Wisconsin Supreme Court to consider whether 175-year-old law bans abortion

MADISON, Wis. (AP) — The Wisconsin Supreme Court decided Monday to consider two challenges to a 175-year-old law that conservatives maintain bans abortion without letting the cases wind through lower courts.

Abortion advocates stand an excellent chance of prevailing in both cases given the high court’s liberal tilt and remarks a liberal justice made on the campaign trail about how she supports abortion rights.

Wisconsin lawmakers enacted statutes in 1849 that had been widely interpreted as outlawing abortion in all cases except to save the mother’s life. The U.S. Supreme Court’s landmark 1973 Roe v. Wade ruling legalizing abortion nullified the statutes, but legislators never repealed them. The high court’s 2022 decision to overturn Roe v. Wade reactivated them.

Democratic Attorney General Josh Kaul filed a lawsuit challenging the statutes in 2022, arguing they were too old to enforce and a 1985 law that permits abortions before a fetus can survive outside the womb supersedes them. A Dane County judge ruled last year that the statutes outlaw attacking a woman in an attempt to kill her unborn baby but doesn’t ban abortions. The decision emboldened Planned Parenthood to resume offering abortions in Wisconsin after halting procedures when the U.S. Supreme Court overturned Roe v. Wade.

Sheboygan County District Attorney Joel Urmanski, a Republican, asked the state Supreme Court in February to overturn the ruling without letting an appeal move through the state’s lower appellate courts.
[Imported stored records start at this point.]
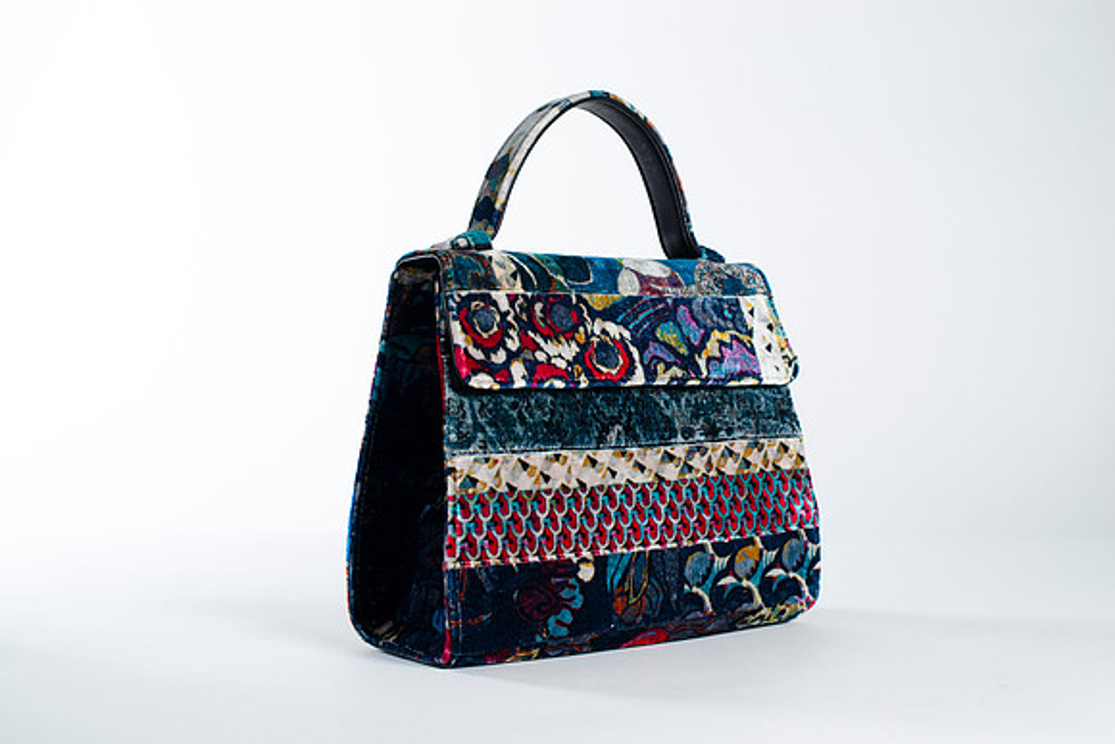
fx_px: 1549
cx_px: 558
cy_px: 372
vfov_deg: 27.0
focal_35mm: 50
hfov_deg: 39.6
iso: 200
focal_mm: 50
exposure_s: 1/200
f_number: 7.1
He argued the ruling will have a statewide impact and guide lawmakers and the case will ultimately end at the Supreme Court anyway.
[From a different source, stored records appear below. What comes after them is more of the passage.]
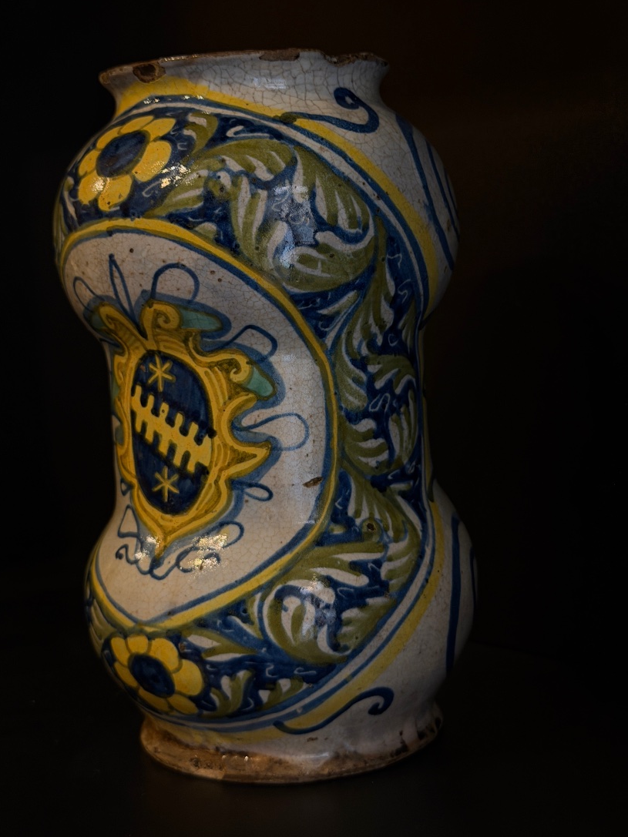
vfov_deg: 36.2
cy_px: 393
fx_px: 1282
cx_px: 329
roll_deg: +1.1
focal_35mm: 53
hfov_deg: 27.5
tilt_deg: -6.8
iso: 200
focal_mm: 6.76
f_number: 1.78
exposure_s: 1/50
Days after Urmanski filed his request, Planned Parenthood of Wisconsin sued Urmanski and asked the Supreme Court to take it directly. The organization is seeking a ruling that the 1849 statutes are unconstitutional, arguing that the state constitution’s declaration that people have a right to life, liberty and the pursuit of happiness means women have a right to control their own bodies — essentially asking the court to declare a constitutional right to abortion.

The court released orders indicating the justices voted unanimously to take Urmanski’s appeal and voted 4-3 to take the Planned Parenthood case. The court’s four liberal justices voted to take that case, and the three conservative justices voted against taking it.
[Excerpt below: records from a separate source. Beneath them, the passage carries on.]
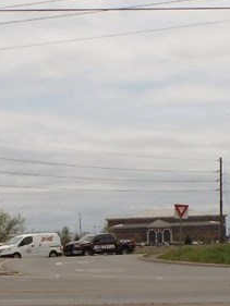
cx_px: 84
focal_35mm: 131
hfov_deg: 11.3
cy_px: 220
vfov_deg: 15.0
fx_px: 1160
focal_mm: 6.3
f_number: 4.6
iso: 64
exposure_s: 1/2000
Urmanski’s attorneys, Andrew Phillips and Matthew Thome, didn’t immediately respond to an email seeking comment.

Persuading the court’s liberal majority to uphold the statutes looks next to impossible. Liberal Justice Janet Protasiewicz even went so far as stating openly during her campaign that she supports abortion rights, a major departure for a judicial candidate. Typically such candidates refrain from speaking about their personal views out of concerns they could appear biased on the bench.

The conservative justices accused the liberal majority in their Planned Parenthood dissents of playing politics.

“The signal to a watching public is that, when certain policy issues touch the right nerve, this court will follow the party line, not the law,” Hagedorn wrote.

Liberal Justice Jill Karofsky countered in a concurrence that the state Supreme Court is supposed to decide important state constitutional questions.

“Regardless of one’s views on the morality, legality, or constitutionality of abortion, it is undeniable that abortion regulation is an issue with immense personal and practical significance to many Wisconsinites,” Karofsky wrote.

Michelle Velasquez, chief strategy officer for Planned Parenthood of Wisconsin, said in a statement that the organization was grateful the court agreed to take its case and Wisconsin residents need to know whether abortion is legal in the state.

Wisconsin Watch, a media outlet, obtained a leaked draft of the order accepting the case last week, prompting Chief Justice Annette Ziegler to call for an investigation.